Wenn das ökonomische Leben seinen normalen Gang gehen soll, Schulen, Kitas und Freizeiteinrichtungen allerdings schließen müssen, hat das enorme Folgen für das Zusammenleben von Familien und Wohngemeinschaften. Gerade Frauen leiden unter der
Doppelbelastung zwischen Lohn- und Sorgearbeit. Partnerinnenschaften und Familien leben wieder verstärkt patriarchale Rollenbilder, die man eventuell schon längst abgelegt hat.

Wir haben bereits im Frühjahr gesehen, dass die Zahlen häuslicher Gewalt gestiegen sind und Depressionserkrankungen zugenommen haben.
Besonders dramatisch aber ist die Situation für Geflüchtete in den Sammelunterkünften. Wie soll man Abstand halten, wenn sich 10 Leute ein Zimmer und noch mehr Menschen eine Dusche teilen müssen? Kein Wunder also, dass es in Gemeinschaftsunterkünften immer wieder zu Corona-Ausbrüchen kommt., so erst kürzlich in Frankfurt. Die hessische Landesregierung handelt hier grob fahrlässig, liebe Freundinnen.

Und lasst uns ehrlich sein, liebe Freundinnen. Die Ursache für all diese Probleme, die ich grade aufgezählt habe, hat einen Namen: Sie heißt Kapitalismus. Ohne eine gänzlich andere Form des Wirtschaftens – jenseits von Profitmaximierung und Wachstumszwang – und ohne eine neue solidarische Art des Zusammenlebens, werden wir die massiven Verwerfungen
dieser Krise nicht in den Griff bekommen.

Und es wäre absolut vermessen vor mir, wenn ich behaupten würde, auf all diese vielen Probleme eine Antwort zu haben. Die habe ich nicht. Ich finde aber, es ist jetzt allerhöchste Zeit dafür, die Antworten gemeinsam zu finden. Ich finde, heute ist ein guter Anfang dafür.
Lasst uns gemeinsam überlegen, wie eine solidarische Antwort auf die Corona-Pandemie aussehen kann.
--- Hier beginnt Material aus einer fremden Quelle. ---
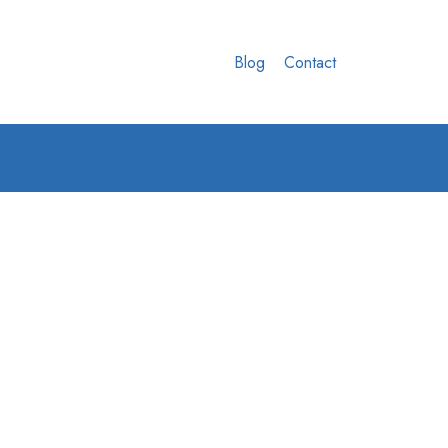
Blog
Contact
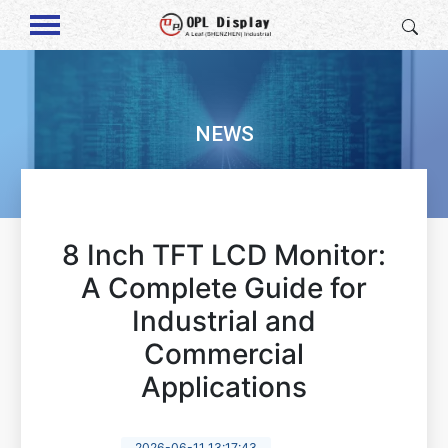
NEWS
8 Inch TFT LCD Monitor:
A Complete Guide for
Industrial and
Commercial
Applications
2026-06-11 13:17:43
Wir als LINKE möchten fünf konkrete Vorschläge machen, die wir als Sofortmaßnahmen wichtig finden. Nicht der Weisheit letzter Schluss oder das Ende der Debatte, sondern ihr Anfang. Fünf Maßnahmen als eine Art der ersten Hilfe:

1. Gehaltszulagen für Beschäftigte im Gesundheitswesen, ganz besonders in der Pflege,

2. Ein Verbot von Entlassungen bei allen Unternehmen, die staatliche Unterstützung erhalten.

3. Ein Pandemieüberbrückungsgeld für kleine Geschäftsinhaberinnen, Freiberuflerinnen und Solo-Selbstständige.
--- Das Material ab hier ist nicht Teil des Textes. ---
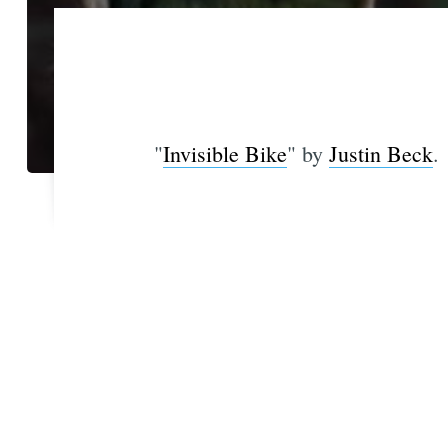
"
Invisible Bike
" by
Justin Beck
.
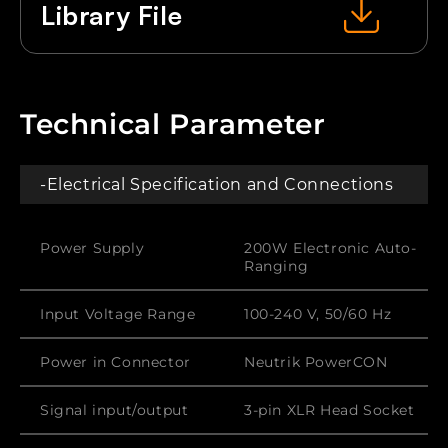
Library File
Technical Parameter
-Electrical Specification and Connections
Power Supply
200W Electronic Auto-
Ranging
Input Voltage Range
100-240 V, 50/60 Hz
Power in Connector
Neutrik PowerCON
Signal input/output
3-pin XLR Head Socket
4. Ein Sofortiges Verbot von Mietkündigungen und Zwangsräumungen,

5. Einen Sofortigen Stopp aller Abschiebungen und eine Corona-konforme Unterbringung von Geflüchteten.

Wer an den sozialen Verwerfungen der Pandemie wirklich etwas ändern möchte, ist eingeladen, mit uns zusammen auf die Straße zu gehen. Wer wirklich für eine gemeinsame und solidarische Lösung der Corona-Pandemie streiten möchte, findet ihn uns Verbündete
und Unterstützerinnen.

Wer aber auf die Straße geht um Verschwörungserzählungen zu verbreiten und dabei hilft, menschenverachtende Einstellungen wie Antisemitismus, Rassismus oder völkisches Gedankengut weiter salonfähig zu machen, findet in uns eine entschiedene Gegnerin.

In diesem Sinne: Lasst uns weiter für gemeinsam eine solidarische Lösung der Krise streiten und lasst uns eine klare Rote Linie Richtung Querdenken, Reichsbürgerinnen Neonazis und
andere Menschenfeinde ziehen. Alerta!

Tim Dreyer von der Fraktion DIE LINKE.